Emergency Medicine: Open Access
Open Access

ISSN: 2165-7548


Neurocirculatory Manifestations of Thiamine Deficiency

Naidoo DP

The diagnosis of thiamine deficiency is essentially made on clinical grounds and may present with neurological deficit such as peripheral neuropathy and Wernicke’s encephalopathy, or with high output heart failure (wet beriberi). This study was done to determine the frequency with which both the neurological and cardiovascular manifestations coexist in states of thiamine deficiency. The hospital records of 186 patients admitted on 200 occasions with a diagnosis of thiamine deficiency due to beriberi or Wernickes encephalopathy were reviewed during the 7-year period (1994-2000). Cases were only included in the analysis if mental changes and neurological deficit (opthalmoplegia, ataxia, nystagmus) resolved rapidly after treatment with thiamine. Similar to the neurological recovery with thiamine, a rapid response in the cardiovascular state and in the metabolic acidosis to treatment with parenteral thiamine was taken as confirmatory evidence of thiamine deficiency. In all but 11 patients, complete recovery ensued within 1-3 days of treatment with parenteral thiamine.
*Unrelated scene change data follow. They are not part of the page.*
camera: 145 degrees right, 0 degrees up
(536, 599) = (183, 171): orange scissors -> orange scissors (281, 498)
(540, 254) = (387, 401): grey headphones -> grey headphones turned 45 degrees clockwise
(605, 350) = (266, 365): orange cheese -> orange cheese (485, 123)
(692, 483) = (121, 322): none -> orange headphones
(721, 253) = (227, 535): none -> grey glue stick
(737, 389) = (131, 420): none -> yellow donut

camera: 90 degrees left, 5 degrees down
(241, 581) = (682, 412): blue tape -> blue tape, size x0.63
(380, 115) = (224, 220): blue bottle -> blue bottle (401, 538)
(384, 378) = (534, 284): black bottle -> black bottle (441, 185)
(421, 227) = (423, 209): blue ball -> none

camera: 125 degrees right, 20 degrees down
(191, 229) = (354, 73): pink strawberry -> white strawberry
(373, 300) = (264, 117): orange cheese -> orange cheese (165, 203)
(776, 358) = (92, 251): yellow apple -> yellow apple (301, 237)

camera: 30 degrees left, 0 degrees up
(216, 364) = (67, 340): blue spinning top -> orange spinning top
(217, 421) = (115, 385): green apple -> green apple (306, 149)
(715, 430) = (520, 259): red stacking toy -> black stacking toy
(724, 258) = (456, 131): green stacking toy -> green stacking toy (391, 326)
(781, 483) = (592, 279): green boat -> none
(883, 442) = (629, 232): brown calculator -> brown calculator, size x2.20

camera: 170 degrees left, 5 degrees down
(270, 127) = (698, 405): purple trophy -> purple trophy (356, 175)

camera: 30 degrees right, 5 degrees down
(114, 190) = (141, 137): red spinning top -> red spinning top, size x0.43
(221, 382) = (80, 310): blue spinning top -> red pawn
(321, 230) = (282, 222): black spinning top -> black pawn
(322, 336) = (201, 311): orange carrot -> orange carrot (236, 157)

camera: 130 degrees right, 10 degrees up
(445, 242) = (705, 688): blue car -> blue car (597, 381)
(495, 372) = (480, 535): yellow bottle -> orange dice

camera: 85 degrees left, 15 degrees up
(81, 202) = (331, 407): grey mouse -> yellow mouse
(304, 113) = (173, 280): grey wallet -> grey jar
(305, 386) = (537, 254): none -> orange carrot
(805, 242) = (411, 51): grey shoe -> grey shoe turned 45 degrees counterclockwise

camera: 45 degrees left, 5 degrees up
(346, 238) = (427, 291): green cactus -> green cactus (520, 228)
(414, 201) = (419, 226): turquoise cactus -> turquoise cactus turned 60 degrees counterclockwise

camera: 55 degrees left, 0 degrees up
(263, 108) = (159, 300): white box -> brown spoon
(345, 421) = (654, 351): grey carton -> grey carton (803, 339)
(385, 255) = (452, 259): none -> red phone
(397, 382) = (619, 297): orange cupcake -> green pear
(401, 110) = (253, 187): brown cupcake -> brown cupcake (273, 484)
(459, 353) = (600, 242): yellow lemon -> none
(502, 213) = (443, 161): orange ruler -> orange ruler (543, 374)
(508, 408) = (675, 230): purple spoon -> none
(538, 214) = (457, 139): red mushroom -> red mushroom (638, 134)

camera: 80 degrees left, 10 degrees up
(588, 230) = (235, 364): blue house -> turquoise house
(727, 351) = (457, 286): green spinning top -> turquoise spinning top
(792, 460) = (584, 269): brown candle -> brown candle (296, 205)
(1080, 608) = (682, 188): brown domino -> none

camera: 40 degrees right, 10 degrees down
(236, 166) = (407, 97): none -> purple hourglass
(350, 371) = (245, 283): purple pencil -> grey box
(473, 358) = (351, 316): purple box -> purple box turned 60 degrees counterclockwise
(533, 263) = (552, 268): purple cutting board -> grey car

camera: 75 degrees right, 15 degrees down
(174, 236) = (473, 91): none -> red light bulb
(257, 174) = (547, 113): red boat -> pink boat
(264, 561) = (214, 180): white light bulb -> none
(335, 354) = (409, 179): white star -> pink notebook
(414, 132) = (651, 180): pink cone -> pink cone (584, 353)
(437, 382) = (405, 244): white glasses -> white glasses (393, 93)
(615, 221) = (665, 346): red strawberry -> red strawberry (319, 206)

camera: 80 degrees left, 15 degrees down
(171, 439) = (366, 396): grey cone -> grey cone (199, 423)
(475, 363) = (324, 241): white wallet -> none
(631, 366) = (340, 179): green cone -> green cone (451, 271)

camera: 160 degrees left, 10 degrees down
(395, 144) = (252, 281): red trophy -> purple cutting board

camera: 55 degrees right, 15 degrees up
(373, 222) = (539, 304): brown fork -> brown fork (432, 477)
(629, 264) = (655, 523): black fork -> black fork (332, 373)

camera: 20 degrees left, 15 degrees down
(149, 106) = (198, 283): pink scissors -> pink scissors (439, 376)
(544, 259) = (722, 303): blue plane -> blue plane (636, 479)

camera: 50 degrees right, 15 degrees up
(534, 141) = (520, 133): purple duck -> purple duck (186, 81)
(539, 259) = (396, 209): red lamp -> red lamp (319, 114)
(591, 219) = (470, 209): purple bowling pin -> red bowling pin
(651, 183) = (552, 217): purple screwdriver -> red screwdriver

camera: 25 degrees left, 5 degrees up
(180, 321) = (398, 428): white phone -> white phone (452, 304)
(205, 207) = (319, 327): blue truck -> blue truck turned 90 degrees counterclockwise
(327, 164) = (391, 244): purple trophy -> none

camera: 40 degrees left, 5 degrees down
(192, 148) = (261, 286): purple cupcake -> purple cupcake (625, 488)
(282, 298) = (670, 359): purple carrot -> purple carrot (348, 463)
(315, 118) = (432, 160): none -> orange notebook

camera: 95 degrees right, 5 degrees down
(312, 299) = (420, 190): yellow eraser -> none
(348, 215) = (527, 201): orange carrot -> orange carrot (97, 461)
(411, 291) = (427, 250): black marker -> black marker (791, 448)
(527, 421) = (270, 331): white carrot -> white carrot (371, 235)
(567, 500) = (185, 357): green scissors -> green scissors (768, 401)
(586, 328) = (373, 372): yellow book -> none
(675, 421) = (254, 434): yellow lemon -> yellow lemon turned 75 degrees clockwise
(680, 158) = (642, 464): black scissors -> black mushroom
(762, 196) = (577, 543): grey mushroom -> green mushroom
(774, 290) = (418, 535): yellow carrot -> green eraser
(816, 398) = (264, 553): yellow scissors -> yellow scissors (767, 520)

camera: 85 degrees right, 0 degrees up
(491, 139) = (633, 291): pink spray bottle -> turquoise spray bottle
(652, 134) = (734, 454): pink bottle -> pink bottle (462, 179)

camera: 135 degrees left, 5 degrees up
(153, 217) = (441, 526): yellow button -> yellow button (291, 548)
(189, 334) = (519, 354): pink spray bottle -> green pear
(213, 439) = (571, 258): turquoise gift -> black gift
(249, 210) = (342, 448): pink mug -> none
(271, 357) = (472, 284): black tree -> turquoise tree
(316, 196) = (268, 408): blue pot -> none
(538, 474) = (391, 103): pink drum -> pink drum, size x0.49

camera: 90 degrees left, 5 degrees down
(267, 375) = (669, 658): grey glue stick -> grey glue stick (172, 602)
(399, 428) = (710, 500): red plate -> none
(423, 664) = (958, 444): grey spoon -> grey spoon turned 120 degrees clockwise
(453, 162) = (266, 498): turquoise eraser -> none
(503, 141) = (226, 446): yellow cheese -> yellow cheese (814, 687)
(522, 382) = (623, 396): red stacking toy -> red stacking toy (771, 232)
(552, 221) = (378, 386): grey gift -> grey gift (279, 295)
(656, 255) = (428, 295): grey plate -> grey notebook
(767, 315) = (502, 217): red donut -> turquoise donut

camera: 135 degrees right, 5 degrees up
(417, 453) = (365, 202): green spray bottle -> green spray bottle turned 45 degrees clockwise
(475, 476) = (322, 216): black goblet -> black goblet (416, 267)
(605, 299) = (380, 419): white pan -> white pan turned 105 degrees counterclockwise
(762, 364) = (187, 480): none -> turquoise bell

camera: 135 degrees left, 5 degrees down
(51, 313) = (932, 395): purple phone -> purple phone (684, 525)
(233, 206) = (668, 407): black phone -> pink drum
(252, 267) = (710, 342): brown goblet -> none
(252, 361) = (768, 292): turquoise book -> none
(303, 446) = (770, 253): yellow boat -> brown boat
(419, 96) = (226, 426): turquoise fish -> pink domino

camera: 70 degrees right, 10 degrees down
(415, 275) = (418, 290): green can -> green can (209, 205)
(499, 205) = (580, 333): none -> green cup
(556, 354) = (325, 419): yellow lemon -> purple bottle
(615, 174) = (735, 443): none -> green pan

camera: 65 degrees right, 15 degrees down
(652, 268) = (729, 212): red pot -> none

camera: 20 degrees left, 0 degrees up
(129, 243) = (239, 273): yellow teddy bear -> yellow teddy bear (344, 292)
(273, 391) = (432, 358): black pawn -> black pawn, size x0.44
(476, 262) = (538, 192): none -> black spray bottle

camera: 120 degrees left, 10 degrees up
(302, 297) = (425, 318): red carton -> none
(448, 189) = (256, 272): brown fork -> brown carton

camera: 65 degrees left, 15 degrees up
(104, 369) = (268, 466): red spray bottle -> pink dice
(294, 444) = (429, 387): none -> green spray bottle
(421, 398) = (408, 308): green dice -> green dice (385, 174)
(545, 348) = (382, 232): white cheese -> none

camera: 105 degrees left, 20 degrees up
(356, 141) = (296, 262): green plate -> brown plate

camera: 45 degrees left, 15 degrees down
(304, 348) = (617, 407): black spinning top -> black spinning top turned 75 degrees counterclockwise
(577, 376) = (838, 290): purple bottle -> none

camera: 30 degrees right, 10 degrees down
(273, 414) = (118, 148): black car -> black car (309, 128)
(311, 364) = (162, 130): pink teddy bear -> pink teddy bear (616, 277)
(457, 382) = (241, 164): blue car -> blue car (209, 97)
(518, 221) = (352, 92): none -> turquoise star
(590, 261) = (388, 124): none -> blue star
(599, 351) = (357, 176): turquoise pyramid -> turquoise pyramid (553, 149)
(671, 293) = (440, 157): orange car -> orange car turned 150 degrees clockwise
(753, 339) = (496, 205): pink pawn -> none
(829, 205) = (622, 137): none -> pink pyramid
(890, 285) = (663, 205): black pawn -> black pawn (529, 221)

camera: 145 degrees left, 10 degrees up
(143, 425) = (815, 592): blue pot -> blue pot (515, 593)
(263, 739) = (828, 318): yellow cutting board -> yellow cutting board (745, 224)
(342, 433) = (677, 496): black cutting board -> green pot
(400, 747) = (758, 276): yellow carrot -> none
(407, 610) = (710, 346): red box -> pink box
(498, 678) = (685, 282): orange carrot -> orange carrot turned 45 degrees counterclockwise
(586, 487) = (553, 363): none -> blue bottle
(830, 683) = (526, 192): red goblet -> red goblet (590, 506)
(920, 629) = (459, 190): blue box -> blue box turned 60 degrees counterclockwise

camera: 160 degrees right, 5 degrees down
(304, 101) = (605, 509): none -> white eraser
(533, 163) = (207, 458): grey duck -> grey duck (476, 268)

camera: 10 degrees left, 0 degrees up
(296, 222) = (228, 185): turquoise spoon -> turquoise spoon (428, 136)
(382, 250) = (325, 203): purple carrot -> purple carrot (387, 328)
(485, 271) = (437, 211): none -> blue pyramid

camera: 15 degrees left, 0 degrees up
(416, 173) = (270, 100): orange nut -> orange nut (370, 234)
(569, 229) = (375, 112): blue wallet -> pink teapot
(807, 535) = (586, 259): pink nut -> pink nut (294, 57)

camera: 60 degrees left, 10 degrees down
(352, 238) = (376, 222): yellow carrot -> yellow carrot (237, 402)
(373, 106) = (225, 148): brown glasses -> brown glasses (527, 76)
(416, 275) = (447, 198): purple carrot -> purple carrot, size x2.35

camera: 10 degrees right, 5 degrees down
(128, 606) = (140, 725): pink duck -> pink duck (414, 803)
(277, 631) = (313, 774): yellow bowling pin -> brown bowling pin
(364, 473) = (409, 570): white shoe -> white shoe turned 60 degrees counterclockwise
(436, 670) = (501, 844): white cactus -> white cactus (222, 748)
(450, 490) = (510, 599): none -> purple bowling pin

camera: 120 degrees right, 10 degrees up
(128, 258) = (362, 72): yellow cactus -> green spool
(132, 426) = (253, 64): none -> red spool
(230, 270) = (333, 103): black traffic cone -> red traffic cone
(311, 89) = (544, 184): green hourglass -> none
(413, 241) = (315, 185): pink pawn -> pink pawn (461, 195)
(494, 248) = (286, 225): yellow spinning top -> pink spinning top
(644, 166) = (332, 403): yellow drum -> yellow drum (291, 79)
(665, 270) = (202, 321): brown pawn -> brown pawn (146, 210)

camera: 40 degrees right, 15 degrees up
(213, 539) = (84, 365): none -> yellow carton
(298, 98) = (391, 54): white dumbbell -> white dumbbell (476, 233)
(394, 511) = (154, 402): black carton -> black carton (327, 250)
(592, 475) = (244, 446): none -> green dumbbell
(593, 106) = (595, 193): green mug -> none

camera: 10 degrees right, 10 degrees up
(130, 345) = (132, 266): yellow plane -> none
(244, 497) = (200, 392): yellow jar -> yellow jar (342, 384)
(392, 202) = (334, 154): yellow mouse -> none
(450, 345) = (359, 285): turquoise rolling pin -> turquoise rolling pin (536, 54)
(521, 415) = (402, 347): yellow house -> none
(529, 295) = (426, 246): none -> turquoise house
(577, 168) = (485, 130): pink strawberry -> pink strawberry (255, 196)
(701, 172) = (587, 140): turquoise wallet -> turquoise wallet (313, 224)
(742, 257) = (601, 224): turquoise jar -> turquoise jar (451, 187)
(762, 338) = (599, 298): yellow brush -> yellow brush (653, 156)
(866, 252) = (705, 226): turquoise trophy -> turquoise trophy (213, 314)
The 175 patients who responded dramatically to thiamine (67 Wernicke’s encephalopathy and 108 cardiac beriberi) form the subject of this review. In total, 43/175 (25%) patients exhibited combined neurologic and circulatory manifestations of thiamine deficiency. Eighteen patients presented with overt coexisting neurocardiac manifestations, twelve of whom had acute pernicious beriberi with circulatory shock, metabolic acidosis and accompanying neurological deficit. There was one death due to circulatory shock and metabolic acidosis in patient who arrived in extremis with an unrecordable blood pressure at the emergency room. Cardiovascular/circulatory manifestations in patients presenting with acute neurological deficit are not infrequent and should raise suspicion of thiamine deficiency. Likewise patients with advanced thiamine deficiency states presenting with shock and metabolic acidosis not infrequently have coexistent signs of WE. Empiric therapy with thiamine in advanced stages of thiamine deficiency is life-saving and a rapid therapeutic response is confirmatory of the diagnosis.